Our Design

Software

The rover prototype uses python and arduino coding in order to translate a click from the user into movement from the arduino.

Clicking

The first step of this process is taking the input from the user. Our design uses the python library tkinter, allowing for the display of a window that can take inputs.

Triangulating

Once the click from the user has been taken and translated into relative coordinates, they're sent through the triangulation software. This takes those relative coordinates and changes them into an angle and a distance.

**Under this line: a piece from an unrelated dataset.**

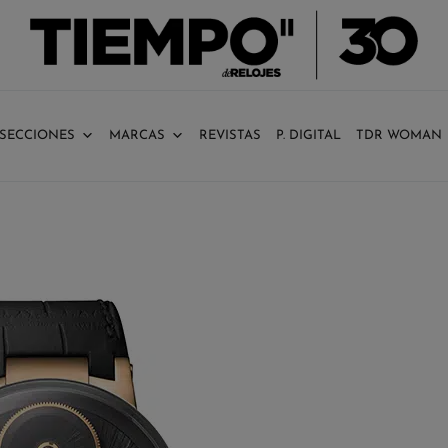
SECCIONES
MARCAS
REVISTAS
P. DIGITAL
TDR WOMAN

Sending and Receiving the Data

Since the arduino is the thing that controls the servos and motors, next that data is sent to the arduino. The python Serial library is used to do this, and the arduino interprets the data.

Electronics

The rover prototype uses:

• Arduino-based control systems using:
• Servos for turning
• DC motors for movement
• A raspberry pi that:
• Coordinates the movement of the rovers
• Stores video data

3D Model

Our design uses a rocker-bogie suspension system with a hollow body that we use to store the electronics. The front has slots for the servos to go, which will also attach to the wheels, allowing them to turn.

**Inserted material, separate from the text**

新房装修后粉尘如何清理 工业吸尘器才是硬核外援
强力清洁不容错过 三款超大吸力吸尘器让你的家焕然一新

Here's what our 3D printed body looks like after being printed out without any electronics attached.

Simulation

In order to test our rover design in a varied amount of environments we decided to use a simulation. This allows us to test without using unnecessary resources building difficult landscapes, and test things that wouldn't be feasible in a normal environment such as different gravities.

Rover was built from scratch in Webots simulation software to have an accurate rocker bogie suspension system that would function just like it would in real life.